*Task requirements*
Nothing may be left out or changed. Print every entry.
*** Data for this task ***
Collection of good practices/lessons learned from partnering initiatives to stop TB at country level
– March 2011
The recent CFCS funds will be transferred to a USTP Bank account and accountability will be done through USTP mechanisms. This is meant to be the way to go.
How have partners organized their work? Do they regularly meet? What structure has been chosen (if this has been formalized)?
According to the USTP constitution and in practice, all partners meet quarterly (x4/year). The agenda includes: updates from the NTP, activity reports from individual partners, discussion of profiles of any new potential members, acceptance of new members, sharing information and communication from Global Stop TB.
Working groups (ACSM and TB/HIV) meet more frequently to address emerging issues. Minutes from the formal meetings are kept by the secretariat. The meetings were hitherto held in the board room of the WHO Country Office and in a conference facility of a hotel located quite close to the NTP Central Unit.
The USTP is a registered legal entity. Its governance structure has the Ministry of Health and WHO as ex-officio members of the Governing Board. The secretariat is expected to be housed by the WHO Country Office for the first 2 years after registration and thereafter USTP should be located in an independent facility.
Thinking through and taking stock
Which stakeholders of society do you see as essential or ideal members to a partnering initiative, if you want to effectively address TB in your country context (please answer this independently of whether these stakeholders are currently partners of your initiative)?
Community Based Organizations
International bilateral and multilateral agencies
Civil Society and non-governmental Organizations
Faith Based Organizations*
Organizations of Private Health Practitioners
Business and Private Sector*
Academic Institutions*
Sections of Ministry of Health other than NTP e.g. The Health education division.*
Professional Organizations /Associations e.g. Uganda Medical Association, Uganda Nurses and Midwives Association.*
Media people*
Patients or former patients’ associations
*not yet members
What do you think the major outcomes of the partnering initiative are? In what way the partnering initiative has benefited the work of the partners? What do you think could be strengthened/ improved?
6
***
*Task result*
Collection of good practices/lessons learned from partnering initiatives to stop TB at country level
– March 2011
The recent CFCS funds will be transferred to a USTP Bank account and accountability will be done through USTP mechanisms. This is meant to be the way to go.
How have partners organized their work? Do they regularly meet? What structure has been chosen (if this has been formalized)?
According to the USTP constitution and in practice, all partners meet quarterly (x4/year). The agenda includes: updates from the NTP, activity reports from individual partners, discussion of profiles of any new potential members, acceptance of new members, sharing information and communication from Global Stop TB.
Working groups (ACSM and TB/HIV) meet more frequently to address emerging issues. Minutes from the formal meetings are kept by the secretariat. The meetings were hitherto held in the board room of the WHO Country Office and in a conference facility of a hotel located quite close to the NTP Central Unit.
The USTP is a registered legal entity. Its governance structure has the Ministry of Health and WHO as ex-officio members of the Governing Board. The secretariat is expected to be housed by the WHO Country Office for the first 2 years after registration and thereafter USTP should be located in an independent facility.
Thinking through and taking stock
Which stakeholders of society do you see as essential or ideal members to a partnering initiative, if you want to effectively address TB in your country context (please answer this independently of whether these stakeholders are currently partners of your initiative)?
Community Based Organizations
International bilateral and multilateral agencies
Civil Society and non-governmental Organizations
Faith Based Organizations*
Organizations of Private Health Practitioners
Business and Private Sector*
Academic Institutions*
Sections of Ministry of Health other than NTP e.g. The Health education division.*
Professional Organizations /Associations e.g. Uganda Medical Association, Uganda Nurses and Midwives Association.*
Media people*
Patients or former patients’ associations
*not yet members
What do you think the major outcomes of the partnering initiative are? In what way the partnering initiative has benefited the work of the partners? What do you think could be strengthened/ improved?
6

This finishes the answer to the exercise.